TASK STATEMENT => Output each line from the one that contains "banskobystrickom kraji na 29. týždeň" to the final line of the data below, exactly, and include nothing else.

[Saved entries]
╔══
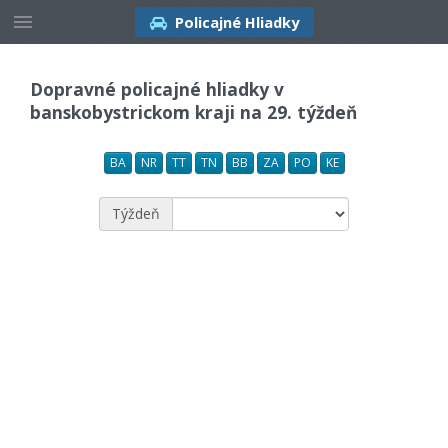
Policajné Hliadky
Dopravné policajné hliadky v
banskobystrickom kraji na 29. týždeň
BA
NR
TT
TN
BB
ZA
PO
KE
Týždeň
╚══
RESPONSE FOR THIS EXERCISE =>
banskobystrickom kraji na 29. týždeň
BA
NR
TT
TN
BB
ZA
PO
KE
Týždeň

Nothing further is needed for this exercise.